The tough time for bulls is expected to continue as the yellow metal might drop below $1,000 after 2009 fall, forecasts from Goldman Sachs Group Inc predicted. Experts attribute to dollar recovery, improving US economy and possible rise in interest rates by US Federal Reserve as factors giving pressure on gold prices. Bulk sales in China also are also adding to the pressure on gold prices.
Futures on Comex dropped 4.1% to $1,086 an ounce and touched 1,073.70, the lowest since February 2010. The gold price is likely to further ease as hedge funds have started covering their net short positions. The all-time high of $1,923.70 was recorded in September 2011.
According to World Gold Council (WGC), the continued recovery in the US economy, strengthening of dollar, expected rise in interest rates, easing demand for gold in China and softening political tensions followed by tentative resolution of a Greek bailout are the major reasons that decreased the demand for gold and pushing the price lower.
In India, the largest gold consuming country, the yellow metal eased to five-year low to below Rs25,000 per 10 gram level. Overtaking China, India emerged as largest importer of gold with 769 tonne in 2014.
The long holdings declined as speculators turned bearish in New York futures and options. The short positions held by speculators were 11,345 contracts during the week ended 21 July, as per the US Commodity Futures Trading Commission data.
Gold ETFs witnessed $84 billion easing off in funds' value as futures dropped 44% from an all-time high of $1,923.70 in September 2011.
Adding further to the gold price drop, China has been dumping gold in the international market. Last Monday, China dumped gold worth one-fifth of the whole day's trade and as a result, yellow metal price nosedived 4% within seconds registering a mini flash crash in Asian markets.
ANZ Bank analyst Victor Thianpiriya said in a note that "it was taking advantage of low liquidity or some sort of forced selling had taken place."

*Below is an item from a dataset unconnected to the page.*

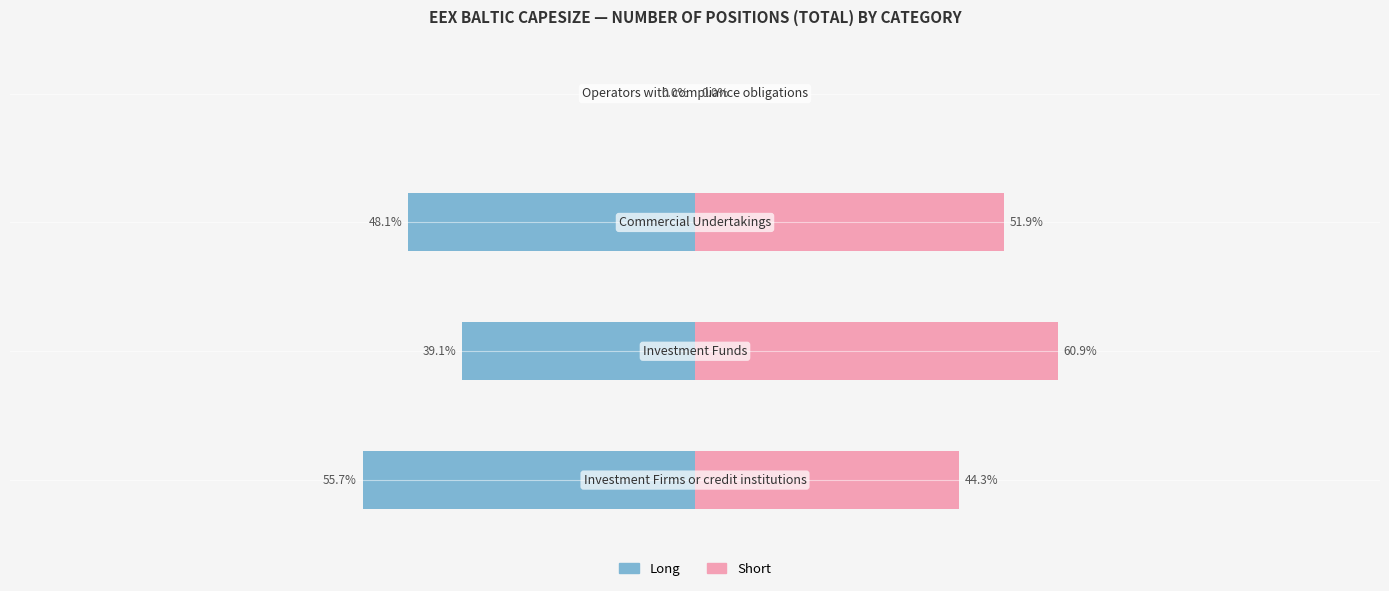

Count the number of categories in the chart.

4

Forced selling usually takes place when leveraged investors are left with no option, but to sell gold to payback the borrowed cash that was used to buy the yellow metal.
The steep fall of gold price is impacting yellow metal's production as margins of mining companies are reeling under pressure. Barclays Plc said in its report that "metal has historically traded at least a third above average production cost implying support around $1,000."
Morgan Stanley forecasts that yellow metal could reach $800 under a worst case scenario that would involve "higher US interest rates, another plummet in China's market and sales of reserves by central banks."
Meanwhile, Macquarie Group Ltd lowered its outlook for gold price by 15% to $1,163 by 2016.